A star donated by Stars of Hope and painted by students of West stands near the site of the West fertilizer plant explosion. Damaged buildings and debris from the disaster have been demolished and removed. Photo taken on August 22 in West, Texas.
Travis Taylor | Lariat Photo Editor

By Paula Ann Solis
Staff Writer

During the months following the April 17 fertilizer plant explosion in West that destroyed 100 homes and killed 15 people, the Baylor community has continued to offer support through a physical presence and large monetary donations.

The university created a West Relief Fund the week the explosion happened and by July 10, the fund had raised more than $290,000, the entirety of which was donated to the First Baptist Church of West.

The decision to offer Baylor’s donation to the church was based on a long assessment of where the needs for West residents were greatest, Lori Fogleman, assistant vice president for media communications, said.

Fogleman also said it was important to the university that the people of West were part of the decision and, after considering input from various sources, the demolition project by First Baptist was confirmed as the best way to serve the community.

First Baptist had already begun a partnership with the nonprofit organization Texas Baptist Men and was using the personal church funds to help West residents.

“We worked closely with the Waco Foundation and with the West Long-Term Recovery Committee, two very important entities, to find the most meaningful way that the city could use these funds,” Fogleman said.

In July, the church began phase one of the demolition project. With 60 homes still in need of demolition, funds for the relief efforts began depleting fast. When the donation from Baylor was announced, however, it ensured the ongoing demolition efforts would continue.

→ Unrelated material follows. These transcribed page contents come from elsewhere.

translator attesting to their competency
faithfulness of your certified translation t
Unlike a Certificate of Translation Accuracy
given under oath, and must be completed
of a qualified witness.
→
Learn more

The West Long-Term Recovery Committee led phase two efforts with the help of the donation given to First Baptist.

“It was providential that we happened to have a little over $290,000 and what was needed for the remainder of the debris removal project was nearly the exact amount,” Fogleman said. “We managed to find a project that needed exactly what we had raised.”

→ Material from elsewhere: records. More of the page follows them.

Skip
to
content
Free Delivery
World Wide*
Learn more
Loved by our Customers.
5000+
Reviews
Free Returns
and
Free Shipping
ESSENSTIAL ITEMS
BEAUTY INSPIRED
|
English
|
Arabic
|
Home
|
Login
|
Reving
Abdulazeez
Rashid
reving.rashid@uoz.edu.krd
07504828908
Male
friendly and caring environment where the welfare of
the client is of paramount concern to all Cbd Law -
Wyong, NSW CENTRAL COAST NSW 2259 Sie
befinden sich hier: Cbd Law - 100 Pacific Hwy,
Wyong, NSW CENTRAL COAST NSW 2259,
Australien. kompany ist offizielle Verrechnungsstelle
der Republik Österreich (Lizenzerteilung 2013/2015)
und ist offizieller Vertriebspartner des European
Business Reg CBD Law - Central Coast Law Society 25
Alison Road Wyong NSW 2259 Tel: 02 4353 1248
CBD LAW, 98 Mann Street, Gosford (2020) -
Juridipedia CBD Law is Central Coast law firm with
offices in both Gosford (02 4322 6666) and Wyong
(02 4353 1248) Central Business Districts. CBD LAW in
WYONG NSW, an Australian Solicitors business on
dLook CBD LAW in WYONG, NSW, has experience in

West Mayor Tommy Muska said a simple “thank you” would never be enough to show the city’s gratitude towards both the financial contributions and the labor that has been put in by the Baylor community.

Part of that labor includes Baylor students who have donated time to help with the debris removal and cleaning projects over the summer.

Because of the work during the summer, Muska said, West Middle School would be open today for students’ first day of classes and only one home in West is awaiting demolition.

Muska said he expected the relief efforts to slow down as students left Waco for their hometowns. He said his expectations have been wrong.

“Baylor has really stepped up, proving that they really are a first-class college,” Muska said. “It takes your breath away to think of the humanity that has been shown to West.”

While Muska said progress is being made and many residents, including those in zone three, will begin moving back into their homes mid-September, the work in West is proving to be long-term.

Baylor students and others looking for ways to stay informed on volunteer needs in West can use the Facebook page developed by Erin Payseur, Baylor’s Associate Director for Community-Based Learning. Payseur created the page “Baylor Supports West” the day after the explosion as an open forum for students, alumni and the community to stay informed.

“When West happened, we knew we needed a way to disseminate accurate information to those who were looking to get involved,” Payseur said.

Though a Baylor official created the Facebook page, it is not a university-organized relief effort, Payseur said. It is only meant to be a guide to those who want to help on their own. Fogleman said this effort by the student body to remain involved, even in an unofficial mode, does not surprise her.

“The volunteering by Baylor students and alumni demonstrates the essential element of Baylor’s mission, service to others, whether alone or part of a group,” Fogleman said.